■ FRAGMENTO DEL TEXTO
______________________________

4

Entonces mi instinto se decidió implacablemente a que no continuasen aquel ceder ante otros, aquel acompañar a otros, aquel confundirme a mí mismo con otros. Cualquier modo de vida, las condiciones más desfavorables, la enfermedad, la pobreza. Todo me parecía preferible a aquel indigno «desinterés» en que yo había caído, primero por ignorancia, por juventud , pero al que más tarde había permanecido aferrado por pereza, por lo que se llama «sentimiento del deber». Aquí vino en mi ayuda de una manera que no puedo admirar bastante, y justo en el momento preciso, aquella mala herencia de mi padre, en el fondo, una predestinación a una muerte temprana. La enfermedad me sacó con lentitud de todo aquello : me ahorró toda ruptura, todo paso violento y escandaloso.

______________________________

■ DATOS DE ENTRADA
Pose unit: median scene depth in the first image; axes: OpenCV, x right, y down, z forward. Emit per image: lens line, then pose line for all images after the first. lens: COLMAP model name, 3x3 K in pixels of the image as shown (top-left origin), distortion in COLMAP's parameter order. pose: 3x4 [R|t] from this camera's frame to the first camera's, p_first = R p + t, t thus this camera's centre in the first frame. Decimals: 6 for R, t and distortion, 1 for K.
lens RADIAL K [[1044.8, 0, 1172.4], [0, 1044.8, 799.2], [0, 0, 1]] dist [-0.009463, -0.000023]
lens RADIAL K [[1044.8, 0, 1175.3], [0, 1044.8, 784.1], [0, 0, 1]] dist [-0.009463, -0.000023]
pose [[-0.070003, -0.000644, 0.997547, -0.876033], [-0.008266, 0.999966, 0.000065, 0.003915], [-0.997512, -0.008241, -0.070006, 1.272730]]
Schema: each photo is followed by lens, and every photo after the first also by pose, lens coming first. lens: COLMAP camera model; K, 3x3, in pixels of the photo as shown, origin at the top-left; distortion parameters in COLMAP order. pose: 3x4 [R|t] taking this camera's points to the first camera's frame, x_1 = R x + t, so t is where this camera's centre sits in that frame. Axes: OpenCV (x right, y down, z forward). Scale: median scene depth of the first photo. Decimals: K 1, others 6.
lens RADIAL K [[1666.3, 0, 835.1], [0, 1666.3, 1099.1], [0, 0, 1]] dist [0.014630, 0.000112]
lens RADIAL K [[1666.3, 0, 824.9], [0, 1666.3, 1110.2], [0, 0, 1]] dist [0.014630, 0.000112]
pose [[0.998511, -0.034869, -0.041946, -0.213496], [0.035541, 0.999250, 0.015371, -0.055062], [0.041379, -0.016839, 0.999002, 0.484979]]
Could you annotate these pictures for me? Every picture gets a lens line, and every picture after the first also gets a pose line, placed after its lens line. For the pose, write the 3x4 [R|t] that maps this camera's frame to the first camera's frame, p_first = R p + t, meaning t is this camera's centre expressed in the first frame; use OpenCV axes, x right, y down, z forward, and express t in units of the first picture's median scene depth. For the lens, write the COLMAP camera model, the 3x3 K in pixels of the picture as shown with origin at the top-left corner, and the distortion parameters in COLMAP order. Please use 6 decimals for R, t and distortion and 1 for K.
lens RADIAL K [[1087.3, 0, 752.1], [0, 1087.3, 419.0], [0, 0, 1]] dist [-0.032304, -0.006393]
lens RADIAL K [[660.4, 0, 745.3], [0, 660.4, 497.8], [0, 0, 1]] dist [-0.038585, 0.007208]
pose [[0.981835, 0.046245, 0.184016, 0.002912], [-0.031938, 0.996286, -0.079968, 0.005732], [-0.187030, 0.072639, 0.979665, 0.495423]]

______________________________

■ INSTRUCCIONES DE TRABAJO
**A.** Enumere todo lo que, según el fragmento sobre la enfermedad y el «desinterés», parecía preferible a aquel indigno «desinterés».
**B.** De acuerdo con el fragmento sobre la enfermedad y el «desinterés», ¿qué ahorró la enfermedad?
**C.** Prosiga el fragmento sobre la enfermedad y el «desinterés» a partir de su última oración.
Las líneas de datos no hacen falta para resolver nada de lo que aquí se pide.

■ RESPUESTAS POR TAREA
**A.** Cualquier modo de vida, las condiciones más desfavorables, la enfermedad y la pobreza.

**B.** Toda ruptura, todo paso violento y escandaloso.

**C.**
No perdí entonces ninguna benevolencia y conquisté varias más. La enfermedad me

proporcionó asimismo un derecho a dar completamente la vuelta a todos mis hábitos: me permitió olvidar, me ordenó olvidar; me hizo el regalo de obligarme a la quietud, al ocio, a aguardar, a ser paciente. ¡Pero esto es lo que quiere decir pensar! Mis ojos, por sí solos, pusieron fin a toda bibliomanía, hablando claro: a la filología: yo quedaba «redimido» del

libro, durante años no volví a leer nada ¡el máximo beneficio que me he procurado! El mí-mismo más profundo, casi sepultado, casi enmudecido bajo un permanente tener-que-oír a otros sí-mismos (¡y esto significa, en efecto, leer!), se despertó lentamente, tímido, dubitativo, pero al final volvió a hablar . Nunca he sido tan feliz conmigo mismo como en las épocas más enfermas y más dolorosas de mi vida: basta mirar Aurora, o El caminante y su sombra, para comprender lo que significó esta «vuelta a mí mismo»: ¡una especie suprema de curación! La otra no fue más que una consecuencia de ésta.